_What this task involves_: Rewrite the lines of the items below as a Markdown table with the columns "Row" and "Line," numbering each row and skipping any blank lines. Leave the pictures out.
## begin Input for this task
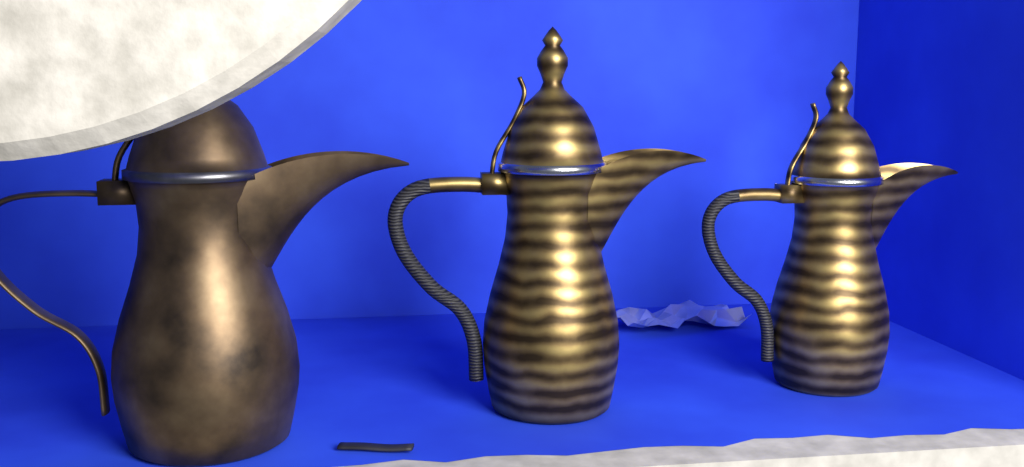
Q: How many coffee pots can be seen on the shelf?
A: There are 3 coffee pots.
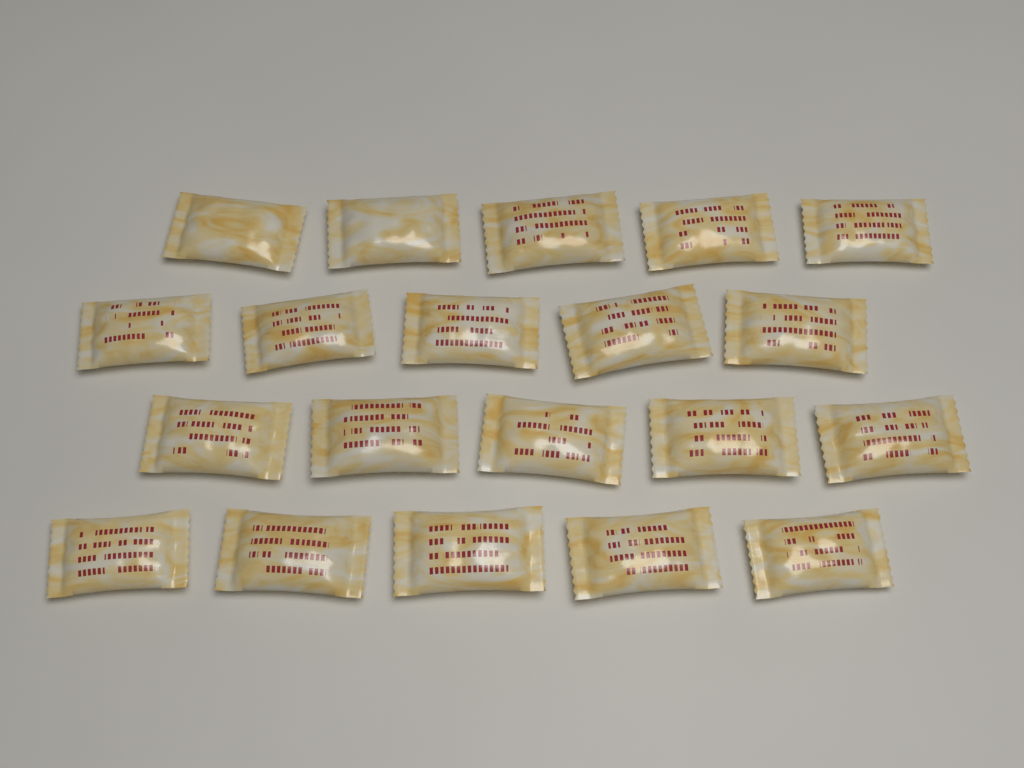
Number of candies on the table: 20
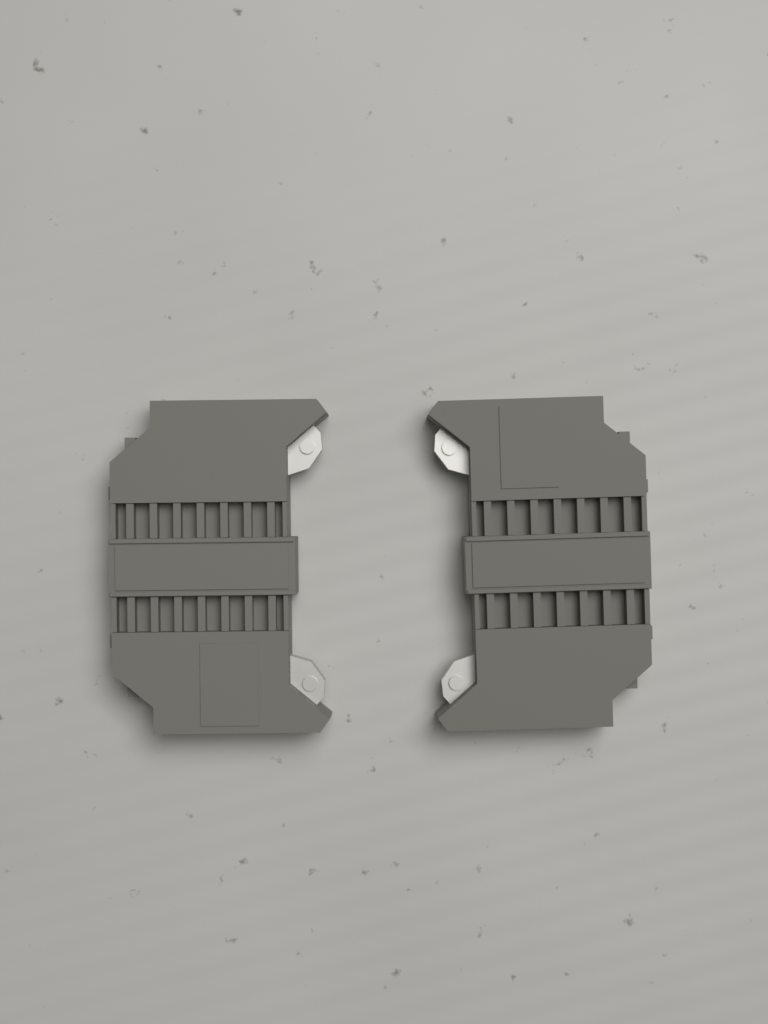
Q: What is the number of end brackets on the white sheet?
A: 2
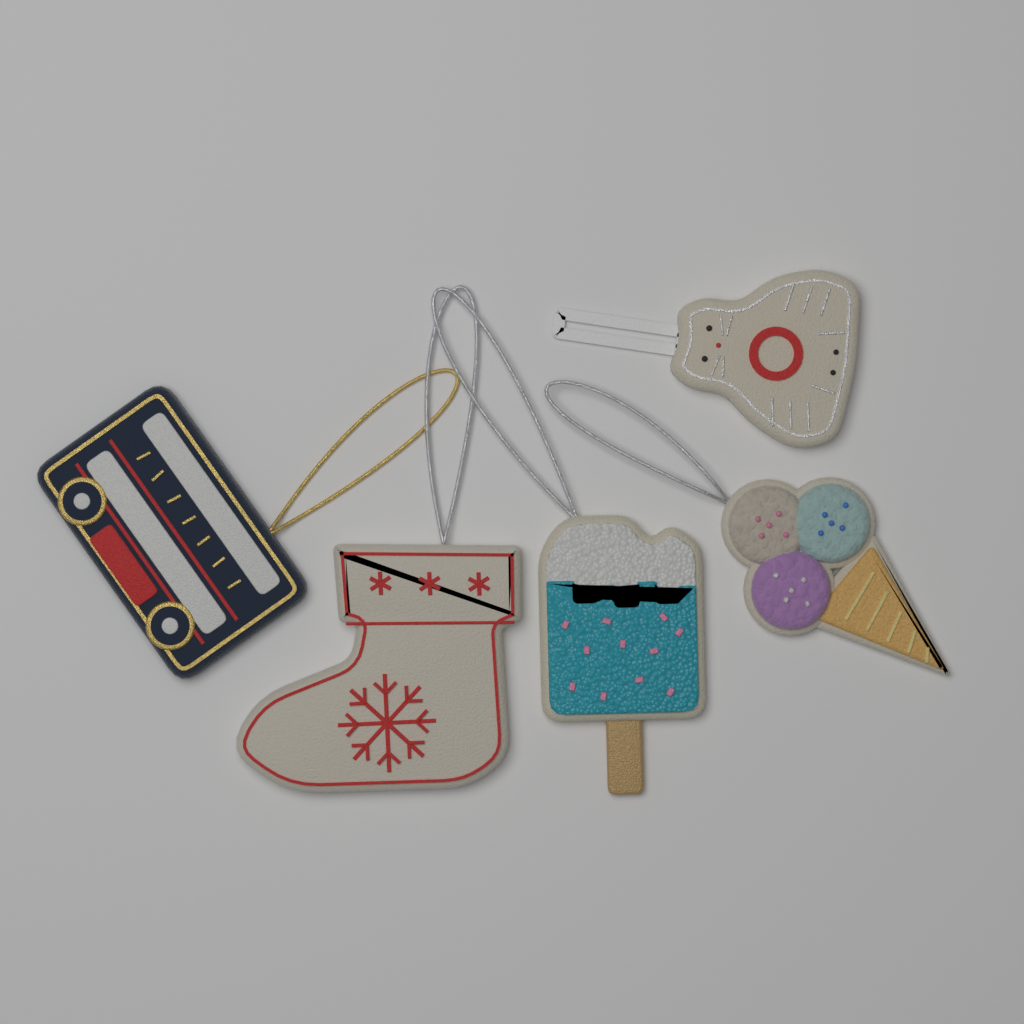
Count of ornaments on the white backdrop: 5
## end Input for this task
_Complete output_:
| Row | Line |
|---|---|
| 1 | Q: How many coffee pots can be seen on the shelf? |
| 2 | A: There are 3 coffee pots. |
| 3 | Number of candies on the table: 20 |
| 4 | Q: What is the number of end brackets on the white sheet? |
| 5 | A: 2 |
| 6 | Count of ornaments on the white backdrop: 5 |